Within organisations that possess a positive safety culture, opportunities to talk about safety within teams are fully utilised. Formal communication events like pre-start meetings and Toolbox Talks offer a platform to engage team members in high quality safety discussions. Great safety leaders encourage the involvement and direct participation of attendees, rather than a one-way transfer of information.
Great safety leaders also ensure communication opportunities are made job relevant by being responsive to team happenings such as changing work conditions or events. Most importantly, great safety leaders ensure team safety communication flows through from formal meetings and briefings out onto the job site.
3. Great safety leaders remove barriers to reporting
Leaders can promote a positive safety culture by removing barriers to reporting. This includes clarifying the conditions that trigger reporting, and formalising reports for the benefit of learning and improvement.

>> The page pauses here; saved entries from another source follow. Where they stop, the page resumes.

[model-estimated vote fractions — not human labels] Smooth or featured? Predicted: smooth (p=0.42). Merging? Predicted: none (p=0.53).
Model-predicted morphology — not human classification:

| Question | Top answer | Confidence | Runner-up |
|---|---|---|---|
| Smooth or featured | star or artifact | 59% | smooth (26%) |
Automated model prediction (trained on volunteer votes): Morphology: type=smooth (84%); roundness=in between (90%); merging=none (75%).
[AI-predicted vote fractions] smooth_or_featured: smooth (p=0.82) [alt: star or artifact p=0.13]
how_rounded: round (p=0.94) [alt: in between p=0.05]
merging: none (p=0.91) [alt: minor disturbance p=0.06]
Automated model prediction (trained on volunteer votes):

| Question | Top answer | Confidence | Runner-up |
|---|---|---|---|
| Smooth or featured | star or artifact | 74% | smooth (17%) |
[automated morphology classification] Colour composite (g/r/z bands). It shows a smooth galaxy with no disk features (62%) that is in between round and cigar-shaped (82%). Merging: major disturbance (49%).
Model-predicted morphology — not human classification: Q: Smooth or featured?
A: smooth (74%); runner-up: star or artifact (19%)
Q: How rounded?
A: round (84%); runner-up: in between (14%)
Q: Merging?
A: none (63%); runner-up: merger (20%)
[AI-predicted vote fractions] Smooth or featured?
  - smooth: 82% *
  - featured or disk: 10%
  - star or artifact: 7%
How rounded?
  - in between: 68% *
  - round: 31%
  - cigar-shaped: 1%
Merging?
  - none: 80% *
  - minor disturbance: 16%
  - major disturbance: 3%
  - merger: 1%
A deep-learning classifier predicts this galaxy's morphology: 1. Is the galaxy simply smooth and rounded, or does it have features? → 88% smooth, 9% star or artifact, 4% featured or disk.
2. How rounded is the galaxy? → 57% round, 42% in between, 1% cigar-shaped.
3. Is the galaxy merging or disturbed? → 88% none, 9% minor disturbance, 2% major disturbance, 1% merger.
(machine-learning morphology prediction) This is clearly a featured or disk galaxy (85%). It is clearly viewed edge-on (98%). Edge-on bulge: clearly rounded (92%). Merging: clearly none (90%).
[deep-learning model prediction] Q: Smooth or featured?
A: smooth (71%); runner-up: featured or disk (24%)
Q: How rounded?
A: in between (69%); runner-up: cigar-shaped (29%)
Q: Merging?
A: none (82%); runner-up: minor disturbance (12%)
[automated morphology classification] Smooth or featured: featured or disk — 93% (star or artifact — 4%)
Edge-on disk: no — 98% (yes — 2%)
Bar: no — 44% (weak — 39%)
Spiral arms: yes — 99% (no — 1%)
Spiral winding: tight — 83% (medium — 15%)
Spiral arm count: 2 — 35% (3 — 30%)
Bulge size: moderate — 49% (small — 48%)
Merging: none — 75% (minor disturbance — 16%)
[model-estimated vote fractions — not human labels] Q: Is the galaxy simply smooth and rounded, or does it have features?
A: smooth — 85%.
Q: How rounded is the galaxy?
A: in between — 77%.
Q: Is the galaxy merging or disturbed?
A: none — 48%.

Great safety leaders provide timely feedback and action on reported incidents, demonstrating the importance of employees’ reporting contributions. They ensure there are no negative repercussions for reporting and that feedback loops exist and function effectively. Gaps in feedback result in cynicism around the value of safety systems and tools, undermining their implementation and negatively affecting incident reporting.
4. Great safety leaders proactively manage organisational change
Great safety leaders manage organisational change well, using frequent communication to articulate the reasons for the change and providing opportunities for employees to contribute to how the change is implemented, wherever possible.
This bottom-up, consultative approach ensures open dialogue between the workforce and senior management. It reduces the relational distance between different levels of the organisation and contributes to a positive safety culture by promoting trust. Great safety leaders aren’t afraid to show that they genuinely care about workers’ welfare during the change process.
Finally, leaders should ensure that change is implemented consistently, with uniform standards across the organisation. This helps to limit change cynicism and employees’ perception that the change is a simply ‘knee jerk’ reaction.
This year, what strategies will you implement to ensure your actions as a leader are helping, not hindering, your safety efforts?
*Research study of 30 separate sites from 17 companies across mining, utilities, oil and gas, construction, manufacturing and agriculture.